The Six-Week Rule: Spacing Promotions to Protect Effectiveness 

Finally, the client was recommended to avoid planning promotions that are less than six weeks apart. When consecutive promotions were scheduled too tightly, the second promotion suffered approximately a 50% loss in promotional effectiveness. This quantified the intuitive belief that promotions cannibalize each other, giving the client a data-backed minimum spacing rule to protect the performance of its calendar. 

Conclusion: From Promotional Activity to Promotional Strategy 

For this client, the journey from running promotions to optimizing them required one critical shift: moving from calendar management to mechanic-level measurement. By modeling 20 months of weekly data at the promotional mechanic level, MASS Analytics enabled the client to see not just what happened, but what would have happened under different scenarios. 
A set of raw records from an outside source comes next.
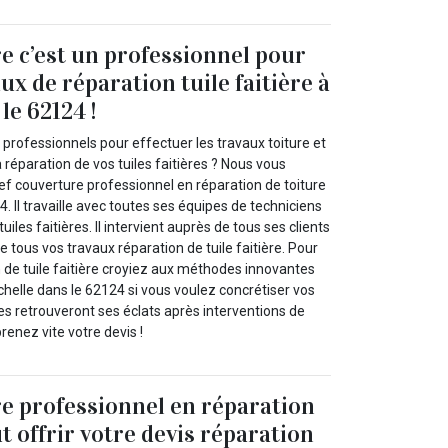
e c’est un professionnel pour
ux de réparation tuile faitière à
le 62124 !
professionnels pour effectuer les travaux toiture et
a réparation de vos tuiles faitières ? Nous vous
ef couverture professionnel en réparation de toiture
4. Il travaille avec toutes ses équipes de techniciens
uiles faitières. Il intervient auprès de tous ses clients
e tous vos travaux réparation de tuile faitière. Pour
 de tuile faitière croyiez aux méthodes innovantes
helle dans le 62124 si vous voulez concrétiser vos
ères retrouveront ses éclats après interventions de
renez vite votre devis !
e professionnel en réparation
t offrir votre devis réparation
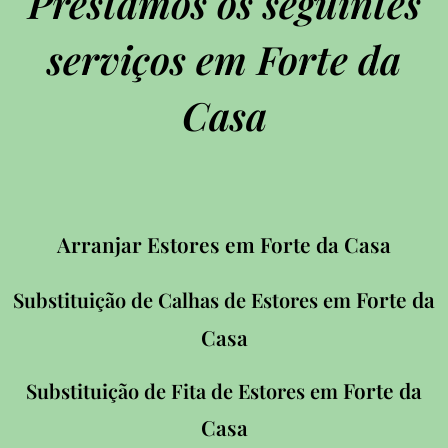
Prestamos os seguintes
serviços em Forte da
Casa
Arranjar Estores em Forte da Casa
Forte da
Substituição de Calhas de Estores em
Casa
Forte da
Substituição de Fita de Estores em
Casa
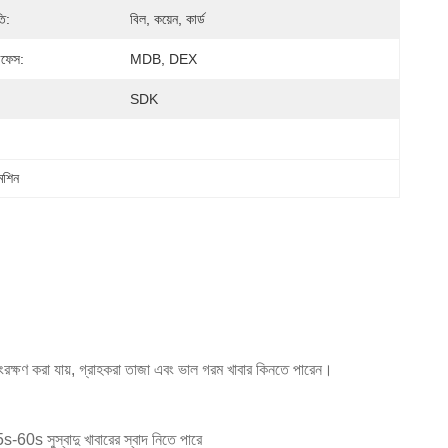
ি:
বিল, কয়েন, কার্ড
টারফেস:
MDB, DEX
SDK
মেশিন
নে সংরক্ষণ করা যায়, গ্রাহকরা তাজা এবং ভাল গরম খাবার কিনতে পারেন।
s-60s সুস্বাদু খাবারের স্বাদ নিতে পারে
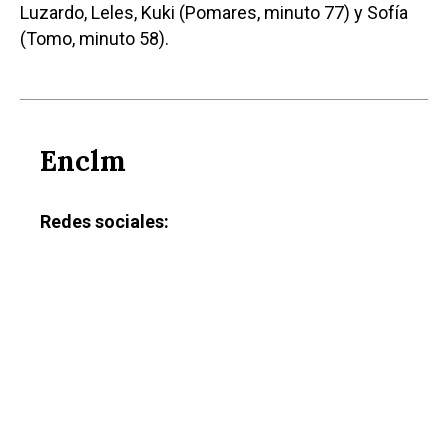
Luzardo, Leles, Kuki (Pomares, minuto 77) y Sofía
(Tomo, minuto 58).
Enclm
Redes sociales:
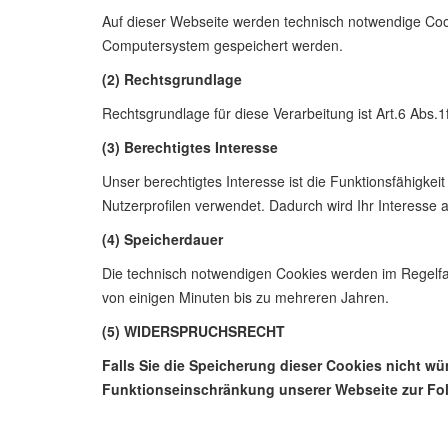
Auf dieser Webseite werden technisch notwendige Cooki
Computersystem gespeichert werden.
(2) Rechtsgrundlage
Rechtsgrundlage für diese Verarbeitung ist Art.6 Abs.
(3) Berechtigtes Interesse
Unser berechtigtes Interesse ist die Funktionsfähigke
Nutzerprofilen verwendet. Dadurch wird Ihr Interesse
(4) Speicherdauer
Die technisch notwendigen Cookies werden im Regelfa
von einigen Minuten bis zu mehreren Jahren.
(5) WIDERSPRUCHSRECHT
Falls Sie die Speicherung dieser Cookies nicht wü
Funktionseinschränkung unserer Webseite zur Folg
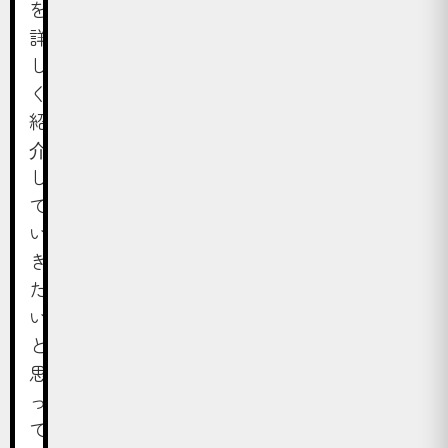
を
詳
し
く
紹
介
し
て
い
き
た
い
と
思
っ
て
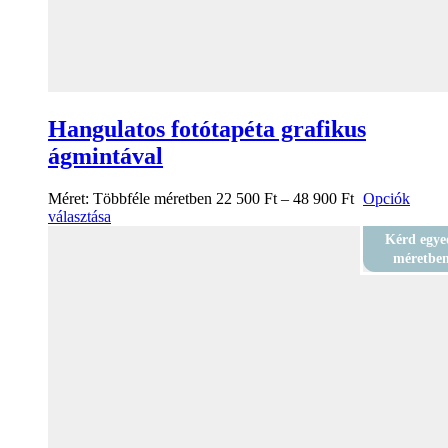
Hangulatos fotótapéta grafikus
ágmintával
Méret:
Többféle méretben
22 500
Ft
–
48 900
Ft
Opciók
választása
Kérd egye
méretbe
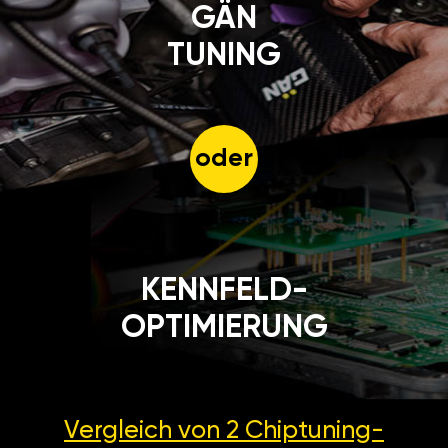
GÄN
TUNING
oder
KENNFELD-
OPTIMIERUNG
Vergleich von 2
Chiptuning-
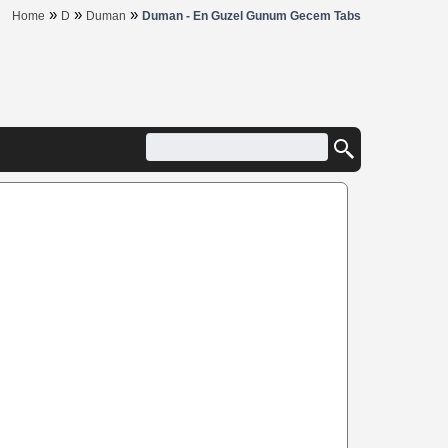
»
»
»
Home
D
Duman
Duman - En Guzel Gunum Gecem Tabs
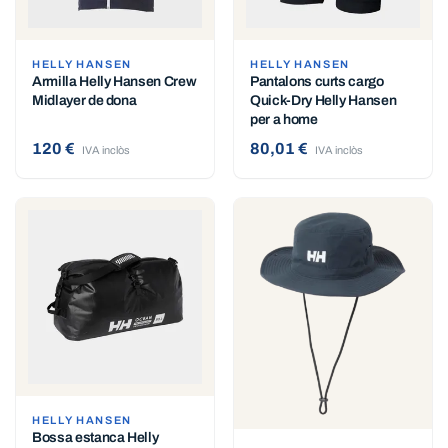
HELLY HANSEN
HELLY HANSEN
Armilla Helly Hansen Crew
Pantalons curts cargo
Midlayer de dona
Quick-Dry Helly Hansen
per a home
120 €
80,01 €
IVA inclòs
IVA inclòs
HELLY HANSEN
Bossa estanca Helly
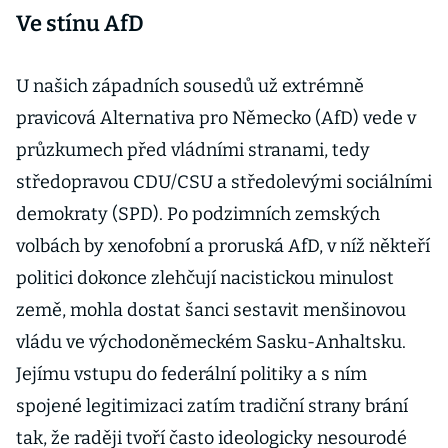
Ve stínu AfD
U našich západních sousedů už extrémně
pravicová Alternativa pro Německo (AfD) vede v
průzkumech před vládními stranami, tedy
středopravou CDU/CSU a středolevými sociálními
demokraty (SPD). Po podzimních zemských
volbách by xenofobní a proruská AfD, v níž někteří
politici dokonce zlehčují nacistickou minulost
země, mohla dostat šanci sestavit menšinovou
vládu ve východoněmeckém Sasku-Anhaltsku.
Jejímu vstupu do federální politiky a s ním
spojené legitimizaci zatím tradiční strany brání
tak, že raději tvoří často ideologicky nesourodé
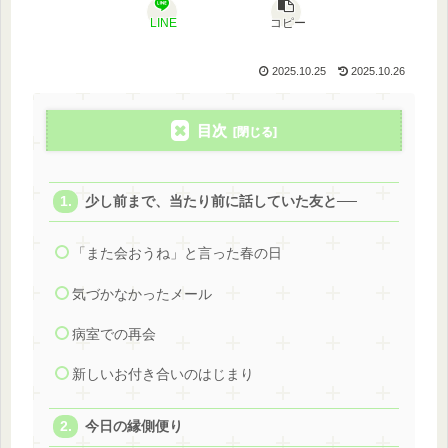
LINE
コピー
2025.10.25
2025.10.26
目次
少し前まで、当たり前に話していた友と──
「また会おうね」と言った春の日
気づかなかったメール
病室での再会
新しいお付き合いのはじまり
今日の縁側便り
The insights were immediately actionable. The client could now choose its promotional depth based on whether the quarterly priority was volume or margin. It could coordinate media and promotional timing to avoid wasting TV spend on saturated audiences. And it could enforce a six-week spacing rule to prevent the 50% effectiveness decay that had been silently eroding returns. 

For brands running frequent or complex promotional calendars, the lesson is clear: not all promotions are equal, and their effectiveness depends heavily on what came before them and what runs alongside them. Understanding those dynamics through marketing mix modeling turns promotional planning from a repetitive tactic into a strategic, profit-optimized discipline.